Для спектакля, который создан творческим центром "Среда" на площадке московского Центра имени Мейерхольда, отобраны ключевые эпизоды книги. Рассказ от первого лица разворачивается в условном пространстве архива (художники Ксения Перетрухина, Алексей Лобанов, Шифра Каждан). По периметру зала стоят стеллажи с картонными коробками, на каждой краткая подпись вроде "Бумажка. 1937", "Било" или "Нелюдимо наше море". Сидят зрители на таких же коробках, как в последнюю минуту перед отъездом.
Вещи разложены по полочкам, разрознены - как сведения о не таком уж далеком прошлом в головах зрителей. Три актера по очереди осторожно распаковывают этот архив, извлекая то гору фантиков (все, что осталось от счастливой жизни героев), то медведя с распоротым при обыске брюхом, то железную миску, то кусок рельса - о такие железки стучали, чтобы созывать зеков на ужин. Каждая знаковая вещь разворачивается в микроисторию из жизни Стеллы и ее страны. Вот клеенка, которой героиня и ее мама накрывались, когда спали в земляной яме в Киргизии. Вот начищенные сапоги лагерного начальника, ударившего ребенка прикладом.
Артисты постоянно находятся перед зрителем - но по существу, остаются в тени текста. Его произносят отстраненно, без особых стараний "разыграть". И это оказывается выигрышной позицией. Больше мимики, жестов и модуляций голоса здесь говорят бруски хозяйственного мыла и спичечные коробки. Они выстраиваются в шеренгу, как на поверке, и в том же ряду трепещет бумажный человечек, сплющенный государственной машиной.
- Здесь было важно точно подобрать предметы, которые запускают фантазию. Например, мыло рождает разные ассоциации у взрослых и у детей разного возраста.
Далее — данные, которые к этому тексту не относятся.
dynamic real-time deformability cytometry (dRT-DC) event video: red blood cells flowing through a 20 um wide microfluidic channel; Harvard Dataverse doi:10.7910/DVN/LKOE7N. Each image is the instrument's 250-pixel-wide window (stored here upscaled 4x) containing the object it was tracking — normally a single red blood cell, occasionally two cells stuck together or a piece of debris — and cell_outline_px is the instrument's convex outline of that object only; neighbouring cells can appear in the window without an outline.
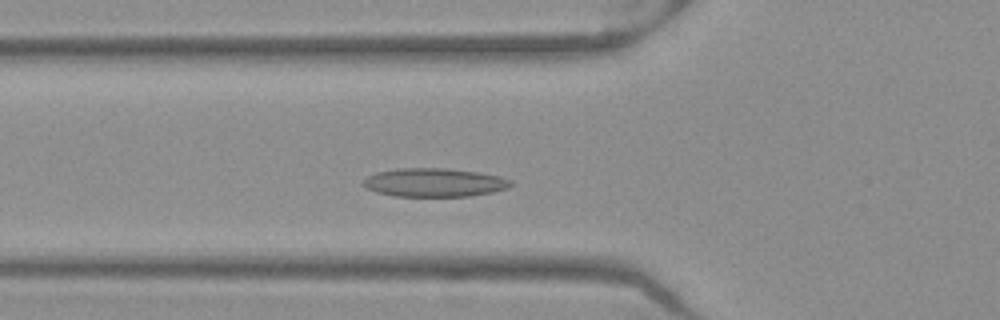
{"species": "Egyptian fruit bat (a non-hibernating species)", "species_latin": "Rousettus aegyptiacus", "temperature_condition": "warm", "stored_images_in_passage": 46, "camera_frame_rate_fps": 3000, "um_per_image_px": 0.085, "frame": {"image": 1, "passage_image": 13, "time_ms": 4.0, "image_size_px": [1000, 320], "cell_outline_px": [[512, 184], [508, 188], [492, 192], [468, 196], [396, 196], [376, 192], [360, 184], [368, 176], [376, 172], [400, 168], [444, 168], [480, 172], [500, 176], [512, 180]], "centroid_in_image_um": [36.93, 15.51], "position_along_channel_um": 88.9, "area_um2": 24.57}}
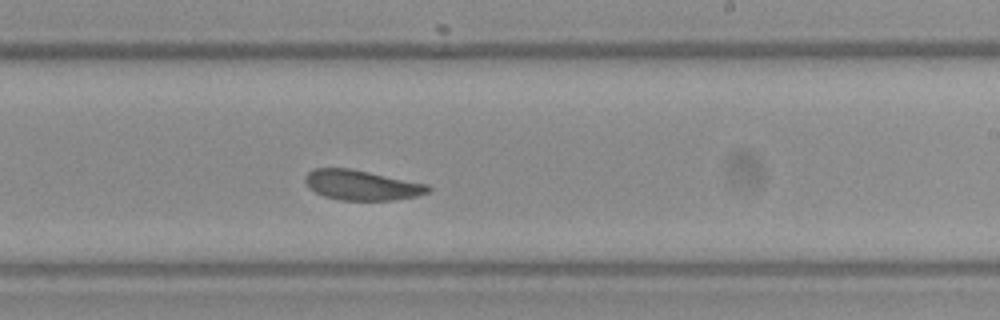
{"frame": {"image": 2, "passage_image": 26, "time_ms": 8.333, "image_size_px": [1000, 320], "cell_outline_px": [[432, 188], [428, 192], [416, 196], [392, 200], [340, 200], [324, 196], [308, 188], [304, 180], [304, 176], [312, 168], [352, 168], [428, 184]], "centroid_in_image_um": [30.72, 15.72], "position_along_channel_um": 258.3, "area_um2": 21.68}}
С каждой раскрытой коробкой меняется звуковая картина, благодаря этому передается ощущение, что травма 1937 года всегда с нами, хотя мы вслух об этом не говорим, - пояснила режиссер Полина Стружкова.
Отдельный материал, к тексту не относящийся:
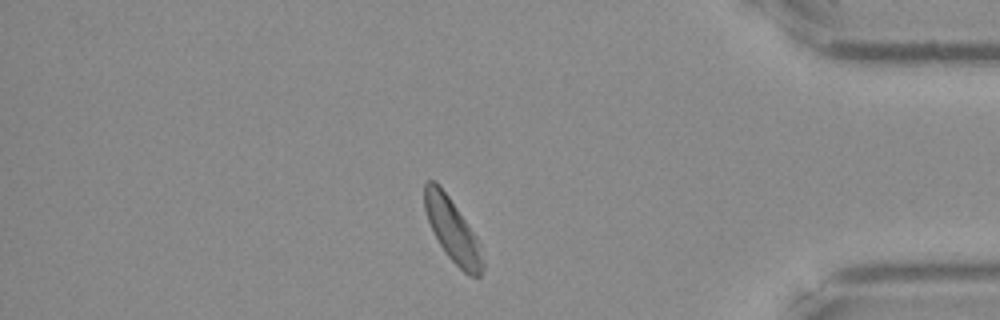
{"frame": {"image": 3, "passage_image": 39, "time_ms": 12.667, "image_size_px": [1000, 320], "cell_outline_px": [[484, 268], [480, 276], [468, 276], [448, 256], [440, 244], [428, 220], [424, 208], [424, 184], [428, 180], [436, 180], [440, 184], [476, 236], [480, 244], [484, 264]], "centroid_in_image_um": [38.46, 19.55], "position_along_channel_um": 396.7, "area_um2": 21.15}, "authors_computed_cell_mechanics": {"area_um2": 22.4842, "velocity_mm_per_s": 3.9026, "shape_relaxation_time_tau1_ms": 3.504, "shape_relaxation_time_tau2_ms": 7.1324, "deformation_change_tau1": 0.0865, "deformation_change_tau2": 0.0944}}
Тихая музыка, шорохи, скупой свет и цвет создают атмосферу "придавленного" существования: не говори что думаешь, не вспоминай, что было… Эти средства воздействуют на публику мягко - что важно для тех, кто опасается перепугать впечатлительных подростков. Больше того, спектакль в принципе не будоражит чувства - он обращен к рациональному. Тут нет явных акцентов на политических вопросах (например, на том, кто же виноват в разгуле террора, насколько оправданны были приговоры "врагам"). Для подростков 90 лет спустя история существует в "снятом" виде, как данность: что было, то было.
Стелла (Мария Кожухарь) не развивается по ходу действия из жизнерадостного ребенка в женщину, уставшую от долгого молчания о пережитом. Она - да и ее сценические родители (Анастасия Сапожникова и Евгений Козлов) как будто изначально чуть "заморожена", отстранена от своих чувств. За окаменелостью - трагедия не одного поколения людей, привыкших не задавать неудобные вопросы. Не делать того, что нравится как раз подросткам.